Prep 5 mins
Cook 10 mins
This recipe is from Bisquick, but I get the clone product from Save-A-Lot (I'm sure that there are others too) which is much cheaper and works just as well. I love pancakes for brunch, sometimes with a little scrambled eggs, or even for supper. These ones are quick and easy and they haven't failed me yet. The key seems to be having your griddle or skillet nice and hot and using just the slightest bit of cooking oil to keep the pancakes from sticking. I also use a non-stick skillet. Sometimes, I top my pancakes with good, locally-produced sorghum molasses (never that nasty dark stuff!) instead of pancake syrup.
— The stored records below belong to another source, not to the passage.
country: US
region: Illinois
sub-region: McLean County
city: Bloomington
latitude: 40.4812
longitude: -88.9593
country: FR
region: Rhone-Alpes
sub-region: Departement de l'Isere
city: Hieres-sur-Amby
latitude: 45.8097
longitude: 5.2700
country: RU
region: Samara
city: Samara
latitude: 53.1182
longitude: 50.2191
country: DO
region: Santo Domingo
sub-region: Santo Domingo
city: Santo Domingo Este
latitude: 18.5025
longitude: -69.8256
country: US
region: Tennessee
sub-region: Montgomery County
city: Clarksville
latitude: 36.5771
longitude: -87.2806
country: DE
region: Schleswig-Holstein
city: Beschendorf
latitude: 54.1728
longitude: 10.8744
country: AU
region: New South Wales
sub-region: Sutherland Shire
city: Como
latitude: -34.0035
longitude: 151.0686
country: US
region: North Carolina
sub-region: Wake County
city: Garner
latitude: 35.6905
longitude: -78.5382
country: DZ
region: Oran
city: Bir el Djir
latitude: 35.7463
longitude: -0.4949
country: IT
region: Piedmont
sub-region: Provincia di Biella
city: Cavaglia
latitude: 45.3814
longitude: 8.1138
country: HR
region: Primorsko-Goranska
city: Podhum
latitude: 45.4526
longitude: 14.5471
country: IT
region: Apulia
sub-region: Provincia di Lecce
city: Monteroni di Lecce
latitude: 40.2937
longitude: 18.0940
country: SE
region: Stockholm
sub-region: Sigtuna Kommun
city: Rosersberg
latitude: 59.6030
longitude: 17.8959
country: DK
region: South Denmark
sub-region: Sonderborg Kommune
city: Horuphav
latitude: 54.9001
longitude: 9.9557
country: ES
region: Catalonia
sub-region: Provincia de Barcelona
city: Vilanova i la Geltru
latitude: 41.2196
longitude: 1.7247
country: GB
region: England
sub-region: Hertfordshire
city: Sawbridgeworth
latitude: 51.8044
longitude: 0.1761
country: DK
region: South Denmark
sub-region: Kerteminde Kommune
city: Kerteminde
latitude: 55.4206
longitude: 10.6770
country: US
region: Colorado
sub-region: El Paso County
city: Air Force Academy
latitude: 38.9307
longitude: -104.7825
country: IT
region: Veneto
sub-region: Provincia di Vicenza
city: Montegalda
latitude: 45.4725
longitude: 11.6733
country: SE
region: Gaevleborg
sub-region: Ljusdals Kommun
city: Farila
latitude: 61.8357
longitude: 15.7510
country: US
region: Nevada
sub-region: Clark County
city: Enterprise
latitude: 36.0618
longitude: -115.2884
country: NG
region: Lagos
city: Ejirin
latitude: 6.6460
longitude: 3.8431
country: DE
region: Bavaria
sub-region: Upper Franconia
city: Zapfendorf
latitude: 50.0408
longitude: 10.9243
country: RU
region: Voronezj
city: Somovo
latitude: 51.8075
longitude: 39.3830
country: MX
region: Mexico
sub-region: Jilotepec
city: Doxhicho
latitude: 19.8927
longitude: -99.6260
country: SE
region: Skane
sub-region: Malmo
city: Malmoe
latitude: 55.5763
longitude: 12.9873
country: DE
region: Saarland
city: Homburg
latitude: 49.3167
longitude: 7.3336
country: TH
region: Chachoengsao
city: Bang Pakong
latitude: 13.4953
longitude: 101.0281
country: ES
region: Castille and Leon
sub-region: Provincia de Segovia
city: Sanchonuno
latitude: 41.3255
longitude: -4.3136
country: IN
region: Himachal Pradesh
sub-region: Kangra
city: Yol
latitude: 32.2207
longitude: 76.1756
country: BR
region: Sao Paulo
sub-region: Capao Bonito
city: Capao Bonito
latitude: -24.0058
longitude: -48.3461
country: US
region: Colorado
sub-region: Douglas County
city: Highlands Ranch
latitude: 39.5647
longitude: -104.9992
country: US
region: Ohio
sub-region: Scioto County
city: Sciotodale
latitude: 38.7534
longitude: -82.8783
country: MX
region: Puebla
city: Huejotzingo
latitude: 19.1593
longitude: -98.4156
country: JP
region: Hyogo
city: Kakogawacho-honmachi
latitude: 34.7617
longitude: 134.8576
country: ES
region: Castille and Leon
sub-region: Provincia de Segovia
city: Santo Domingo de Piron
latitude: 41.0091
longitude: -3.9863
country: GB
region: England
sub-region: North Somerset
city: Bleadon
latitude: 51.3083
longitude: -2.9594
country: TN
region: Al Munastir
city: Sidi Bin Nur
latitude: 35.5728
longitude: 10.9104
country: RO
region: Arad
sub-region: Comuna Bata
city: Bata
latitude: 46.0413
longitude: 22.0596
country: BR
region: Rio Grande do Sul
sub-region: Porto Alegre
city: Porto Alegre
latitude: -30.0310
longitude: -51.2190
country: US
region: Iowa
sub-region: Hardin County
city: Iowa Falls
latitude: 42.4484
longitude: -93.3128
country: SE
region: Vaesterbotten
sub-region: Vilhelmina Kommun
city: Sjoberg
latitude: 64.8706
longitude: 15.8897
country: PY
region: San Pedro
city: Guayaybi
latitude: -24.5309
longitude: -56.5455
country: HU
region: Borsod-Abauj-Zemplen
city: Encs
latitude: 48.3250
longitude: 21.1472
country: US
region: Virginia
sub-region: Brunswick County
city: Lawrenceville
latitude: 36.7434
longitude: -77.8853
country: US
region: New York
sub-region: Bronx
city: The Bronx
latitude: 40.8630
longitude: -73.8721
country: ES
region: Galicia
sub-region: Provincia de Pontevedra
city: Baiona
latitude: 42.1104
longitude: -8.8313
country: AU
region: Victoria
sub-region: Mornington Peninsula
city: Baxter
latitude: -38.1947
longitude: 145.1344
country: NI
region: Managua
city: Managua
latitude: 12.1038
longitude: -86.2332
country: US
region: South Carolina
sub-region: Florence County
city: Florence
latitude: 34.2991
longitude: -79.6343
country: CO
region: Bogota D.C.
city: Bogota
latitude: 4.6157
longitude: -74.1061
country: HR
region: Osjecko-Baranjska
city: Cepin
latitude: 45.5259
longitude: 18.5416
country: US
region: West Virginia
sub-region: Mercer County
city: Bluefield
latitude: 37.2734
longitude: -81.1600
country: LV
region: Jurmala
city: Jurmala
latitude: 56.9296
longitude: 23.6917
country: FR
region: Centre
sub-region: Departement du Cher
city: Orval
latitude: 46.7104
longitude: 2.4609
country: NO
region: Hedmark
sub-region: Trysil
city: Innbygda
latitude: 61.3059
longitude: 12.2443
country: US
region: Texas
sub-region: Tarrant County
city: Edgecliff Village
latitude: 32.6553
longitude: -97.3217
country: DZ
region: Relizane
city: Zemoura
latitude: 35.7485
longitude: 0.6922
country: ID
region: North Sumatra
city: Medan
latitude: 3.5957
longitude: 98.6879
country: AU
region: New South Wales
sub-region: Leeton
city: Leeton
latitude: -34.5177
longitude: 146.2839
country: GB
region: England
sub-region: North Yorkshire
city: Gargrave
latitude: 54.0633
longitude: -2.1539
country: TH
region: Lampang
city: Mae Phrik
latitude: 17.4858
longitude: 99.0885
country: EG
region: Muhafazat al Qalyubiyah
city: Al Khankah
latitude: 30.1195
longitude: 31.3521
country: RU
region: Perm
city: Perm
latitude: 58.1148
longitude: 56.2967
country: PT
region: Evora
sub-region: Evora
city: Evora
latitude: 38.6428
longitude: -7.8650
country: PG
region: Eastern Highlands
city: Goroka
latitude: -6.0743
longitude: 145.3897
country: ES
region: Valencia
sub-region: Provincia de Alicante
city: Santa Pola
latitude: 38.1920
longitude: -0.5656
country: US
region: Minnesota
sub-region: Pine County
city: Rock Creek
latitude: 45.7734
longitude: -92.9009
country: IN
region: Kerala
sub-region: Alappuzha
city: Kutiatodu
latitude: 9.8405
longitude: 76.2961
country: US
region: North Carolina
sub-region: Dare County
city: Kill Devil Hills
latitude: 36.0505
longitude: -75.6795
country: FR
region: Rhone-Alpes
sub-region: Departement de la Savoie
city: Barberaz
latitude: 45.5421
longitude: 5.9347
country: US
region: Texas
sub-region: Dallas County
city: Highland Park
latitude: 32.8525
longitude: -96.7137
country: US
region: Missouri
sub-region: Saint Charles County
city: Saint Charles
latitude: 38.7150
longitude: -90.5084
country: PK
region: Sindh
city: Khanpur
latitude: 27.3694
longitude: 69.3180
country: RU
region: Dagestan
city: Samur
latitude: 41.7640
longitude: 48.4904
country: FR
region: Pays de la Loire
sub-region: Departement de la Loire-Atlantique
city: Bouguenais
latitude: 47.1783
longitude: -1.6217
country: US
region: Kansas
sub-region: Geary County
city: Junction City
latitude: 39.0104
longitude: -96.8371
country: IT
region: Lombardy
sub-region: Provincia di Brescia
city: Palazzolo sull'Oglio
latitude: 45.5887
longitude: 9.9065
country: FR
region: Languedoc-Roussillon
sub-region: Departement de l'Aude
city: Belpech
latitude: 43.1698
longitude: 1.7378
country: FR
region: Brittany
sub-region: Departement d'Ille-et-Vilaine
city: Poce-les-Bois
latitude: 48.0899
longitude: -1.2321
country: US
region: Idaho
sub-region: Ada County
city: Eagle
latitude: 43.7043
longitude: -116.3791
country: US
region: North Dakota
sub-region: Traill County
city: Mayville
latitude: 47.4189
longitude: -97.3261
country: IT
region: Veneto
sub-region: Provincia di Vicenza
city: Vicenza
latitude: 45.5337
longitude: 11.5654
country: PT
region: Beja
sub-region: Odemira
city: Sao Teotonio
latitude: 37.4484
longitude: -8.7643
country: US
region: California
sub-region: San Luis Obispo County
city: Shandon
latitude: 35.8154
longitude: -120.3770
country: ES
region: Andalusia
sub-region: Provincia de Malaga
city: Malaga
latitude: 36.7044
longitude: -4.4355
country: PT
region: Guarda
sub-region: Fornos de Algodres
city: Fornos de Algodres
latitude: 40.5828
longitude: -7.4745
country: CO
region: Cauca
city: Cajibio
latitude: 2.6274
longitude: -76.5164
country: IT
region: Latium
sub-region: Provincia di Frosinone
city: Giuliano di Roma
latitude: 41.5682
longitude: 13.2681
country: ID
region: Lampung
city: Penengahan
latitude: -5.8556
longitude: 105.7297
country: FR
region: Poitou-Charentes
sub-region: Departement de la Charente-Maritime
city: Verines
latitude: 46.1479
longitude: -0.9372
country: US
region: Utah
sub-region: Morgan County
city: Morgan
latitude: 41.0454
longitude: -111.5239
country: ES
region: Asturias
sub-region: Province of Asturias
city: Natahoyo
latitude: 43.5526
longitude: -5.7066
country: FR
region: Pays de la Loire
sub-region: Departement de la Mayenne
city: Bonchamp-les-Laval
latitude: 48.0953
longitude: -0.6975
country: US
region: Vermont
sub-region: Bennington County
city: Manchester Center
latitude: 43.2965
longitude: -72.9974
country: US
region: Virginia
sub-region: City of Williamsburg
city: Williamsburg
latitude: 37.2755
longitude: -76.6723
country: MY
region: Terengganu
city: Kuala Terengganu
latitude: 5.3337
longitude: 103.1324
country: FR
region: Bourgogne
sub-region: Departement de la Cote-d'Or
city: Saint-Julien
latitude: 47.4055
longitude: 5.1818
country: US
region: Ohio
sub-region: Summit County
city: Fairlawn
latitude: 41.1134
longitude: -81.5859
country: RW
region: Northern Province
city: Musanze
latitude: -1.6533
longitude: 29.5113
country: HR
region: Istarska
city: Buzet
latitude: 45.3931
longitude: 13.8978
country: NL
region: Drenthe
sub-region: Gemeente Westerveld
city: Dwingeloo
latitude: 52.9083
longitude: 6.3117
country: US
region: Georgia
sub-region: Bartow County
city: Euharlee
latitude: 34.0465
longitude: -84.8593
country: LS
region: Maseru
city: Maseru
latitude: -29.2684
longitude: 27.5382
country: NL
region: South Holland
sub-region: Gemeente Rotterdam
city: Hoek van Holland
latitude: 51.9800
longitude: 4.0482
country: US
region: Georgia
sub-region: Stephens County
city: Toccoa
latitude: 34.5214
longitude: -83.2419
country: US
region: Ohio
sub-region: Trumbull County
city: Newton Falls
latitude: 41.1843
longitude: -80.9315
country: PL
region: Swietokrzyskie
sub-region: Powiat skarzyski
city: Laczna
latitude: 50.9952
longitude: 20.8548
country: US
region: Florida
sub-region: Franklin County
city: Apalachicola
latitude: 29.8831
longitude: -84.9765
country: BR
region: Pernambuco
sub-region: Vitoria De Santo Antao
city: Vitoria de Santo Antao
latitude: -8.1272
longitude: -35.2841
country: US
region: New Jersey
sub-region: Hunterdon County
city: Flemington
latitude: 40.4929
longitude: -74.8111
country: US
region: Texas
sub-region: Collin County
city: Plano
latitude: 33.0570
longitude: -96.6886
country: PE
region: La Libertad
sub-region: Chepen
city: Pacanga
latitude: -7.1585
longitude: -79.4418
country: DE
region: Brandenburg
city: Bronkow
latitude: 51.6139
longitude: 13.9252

It makes for a nice change from the routine. Butter too!!!
- 2 cups Bisquick baking mix (or other)
- 1 cup whole milk
- 1 tablespoon sugar (or less)
- 2 tablespoons lemon juice
- 2 teaspoons baking powder
- 2 large eggs, beaten
- 1 teaspoon canola oil
- In a large mixing bowl, blend all ingredients except for the canola oil.
- Heat your skillet or griddle and when it gets hot, add the canola oil and spread it on the surface with a spatula until the entire pan surface has been "lubricated".
- Pour on the pancake mix, the size that you wish. When one side gets golden brown, give them a flip until the second side is the same.
- Serve with butter and syrup.
- NOTE: You can add a cup thawed frozen blueberries to the mix for a special treat!